WORK INSTRUCTION
All that is wanted is an exact copy of the lines below, starting at the one that contains "right ankle: (745, 760)" and running to the end.

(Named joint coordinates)
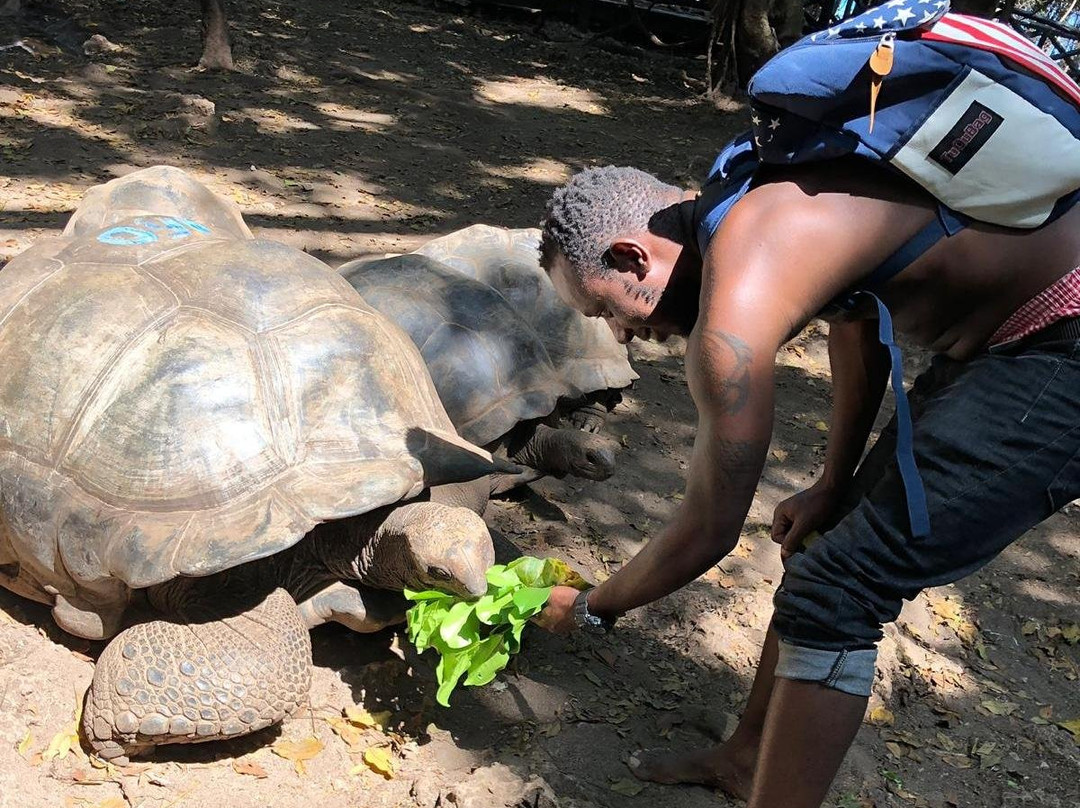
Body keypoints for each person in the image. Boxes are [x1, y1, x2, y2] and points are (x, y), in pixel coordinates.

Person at [532, 157, 1080, 808]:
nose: (623, 333)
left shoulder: (731, 302)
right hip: (1009, 335)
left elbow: (709, 529)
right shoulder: (755, 205)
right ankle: (745, 760)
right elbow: (857, 324)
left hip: (1061, 340)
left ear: (632, 257)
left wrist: (594, 608)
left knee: (837, 590)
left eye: (605, 309)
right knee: (825, 545)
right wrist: (832, 484)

SOLUTION TO THIS TASK
right ankle: (745, 760)
right elbow: (857, 324)
left hip: (1061, 340)
left ear: (632, 257)
left wrist: (594, 608)
left knee: (837, 590)
left eye: (605, 309)
right knee: (825, 545)
right wrist: (832, 484)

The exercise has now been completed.